Reproduce every line of text in the rows below word for word, and leave the pictures out.

* EXTRACTED INFORMATION *
------------------------------------------------

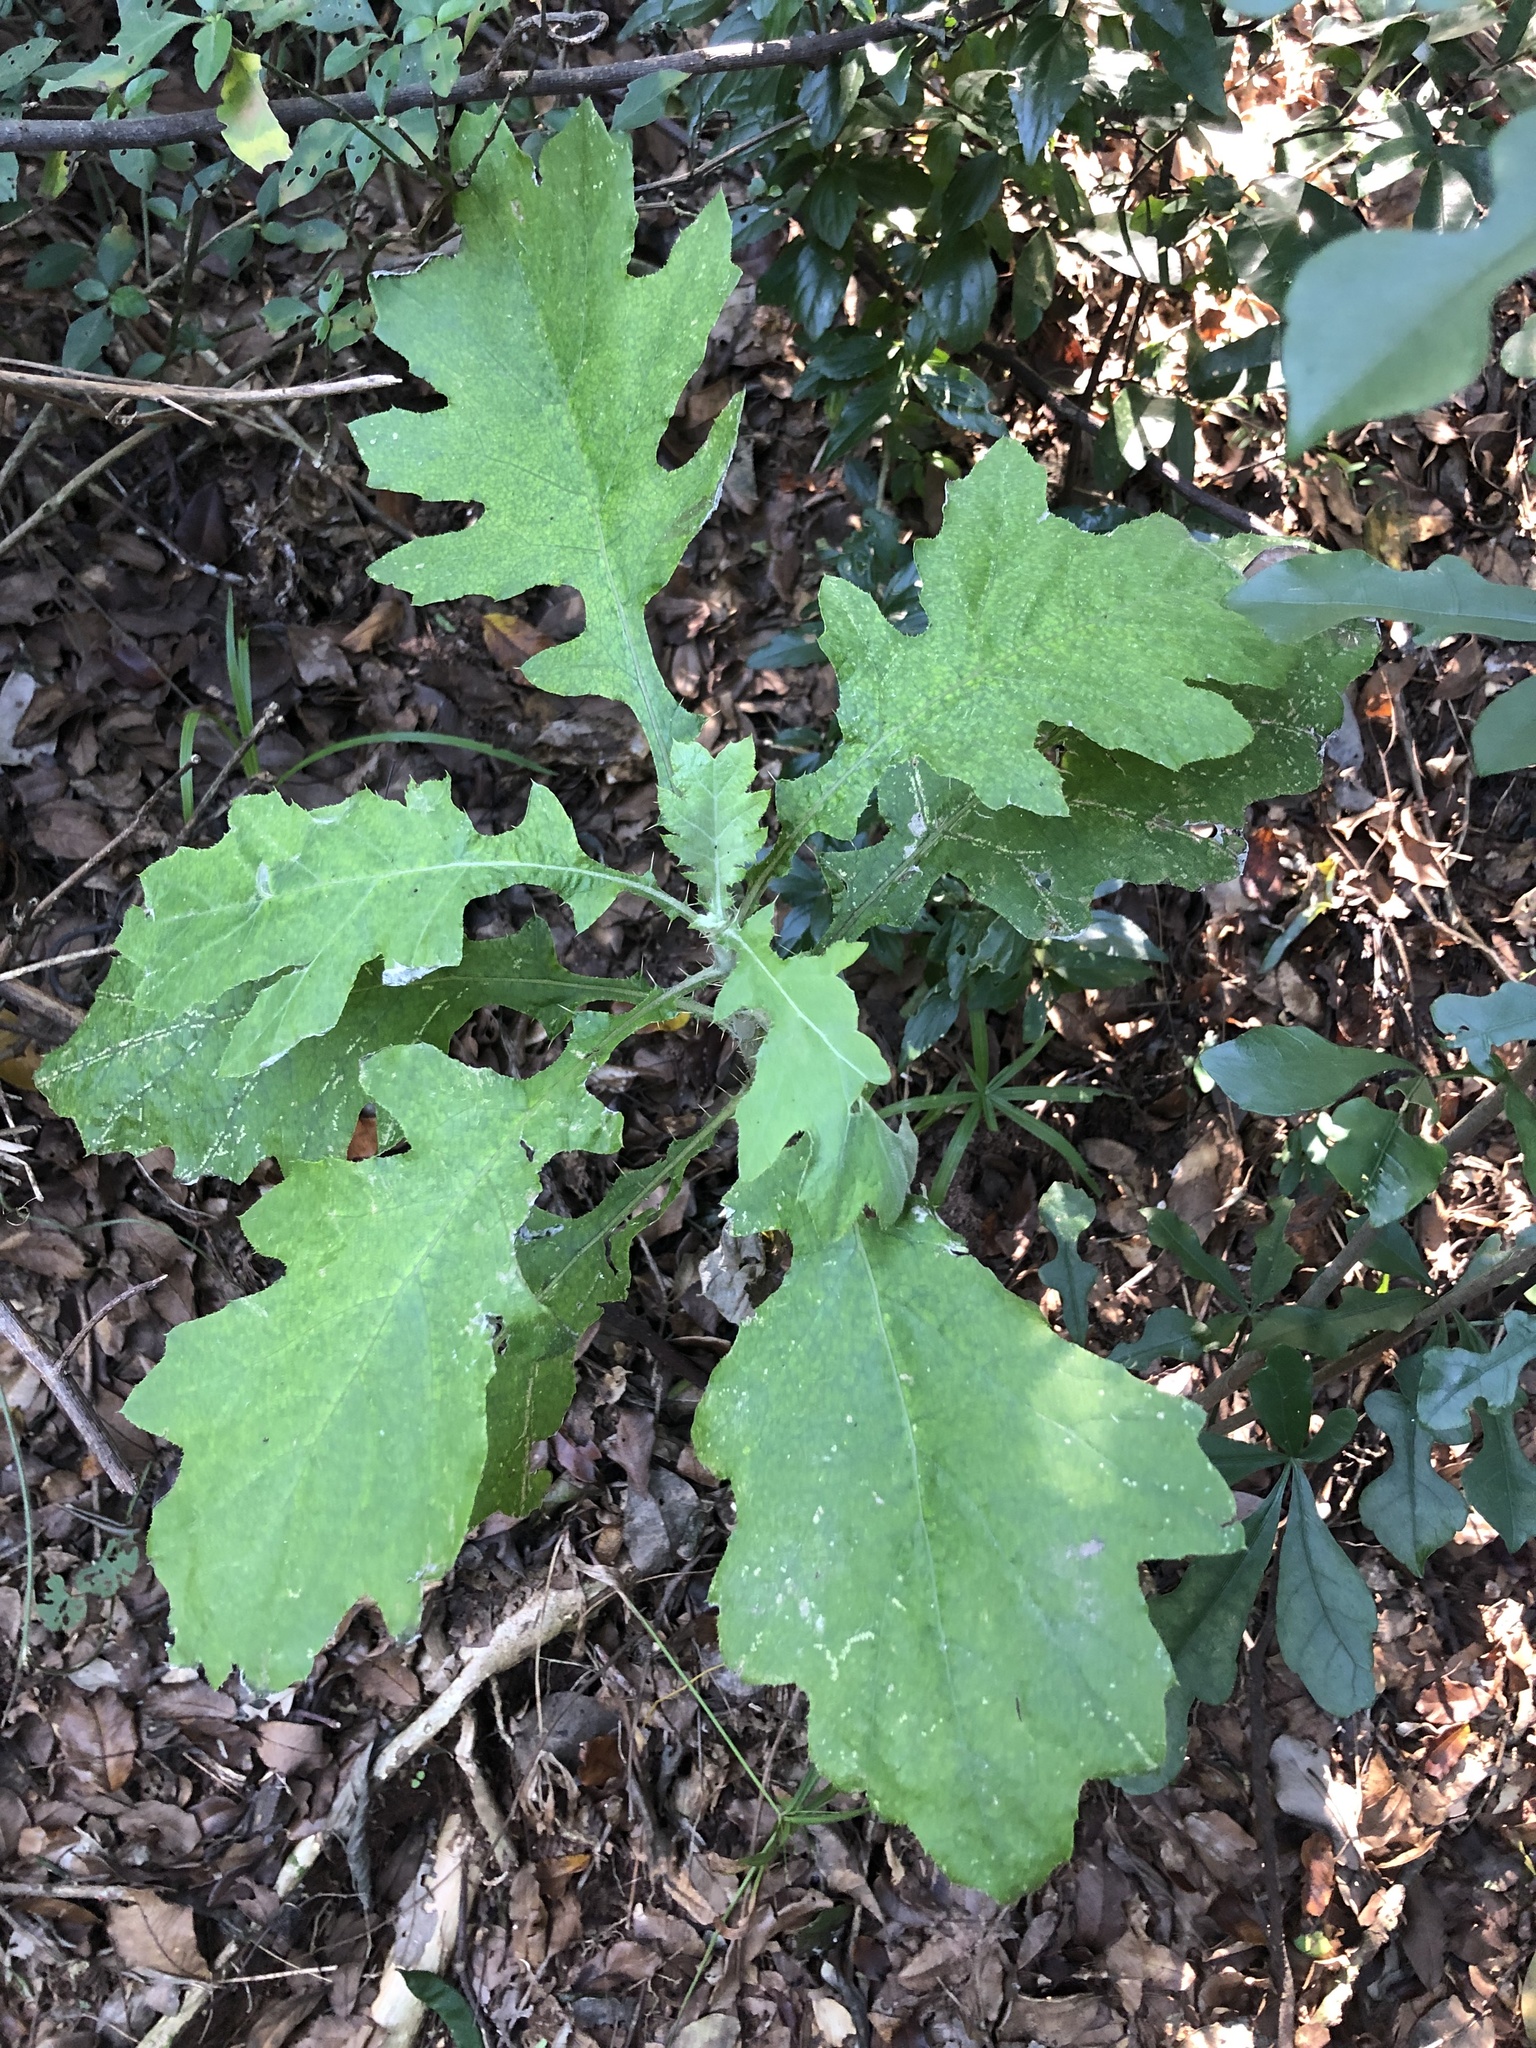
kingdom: Plantae
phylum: Tracheophyta
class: Magnoliopsida
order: Asterales
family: Asteraceae
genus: Berkheya
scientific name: Berkheya bipinnatifida
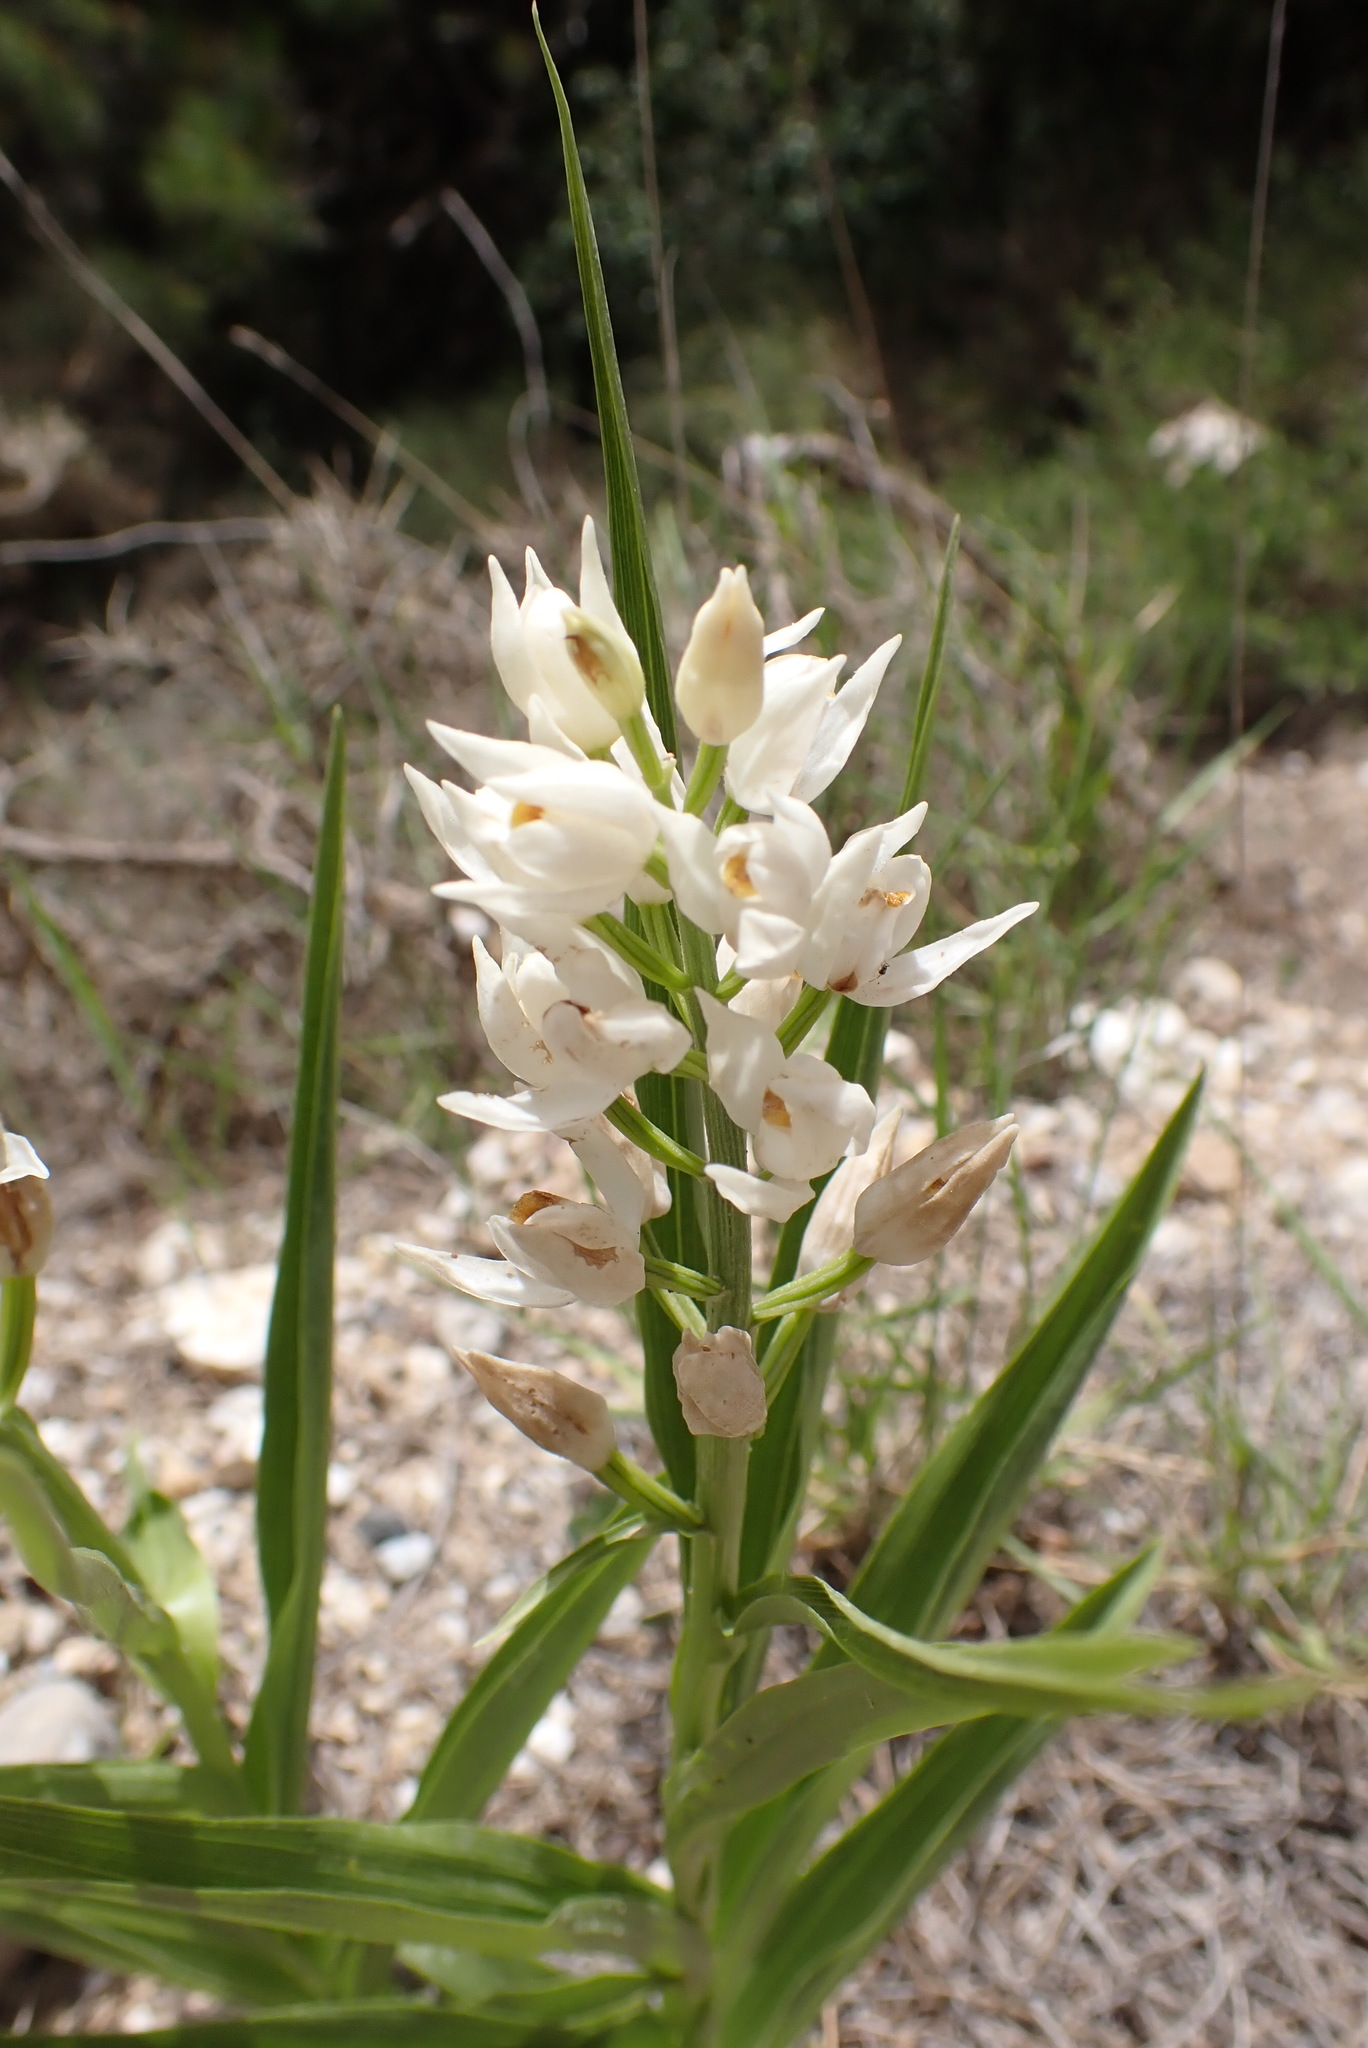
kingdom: Plantae
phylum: Tracheophyta
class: Liliopsida
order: Asparagales
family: Orchidaceae
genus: Cephalanthera
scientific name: Cephalanthera longifolia
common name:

------------------------------------------------

* RESULT BELOW *
kingdom: Plantae
phylum: Tracheophyta
class: Magnoliopsida
order: Asterales
family: Asteraceae
genus: Berkheya
scientific name: Berkheya bipinnatifida
kingdom: Plantae
phylum: Tracheophyta
class: Liliopsida
order: Asparagales
family: Orchidaceae
genus: Cephalanthera
scientific name: Cephalanthera longifolia
common name:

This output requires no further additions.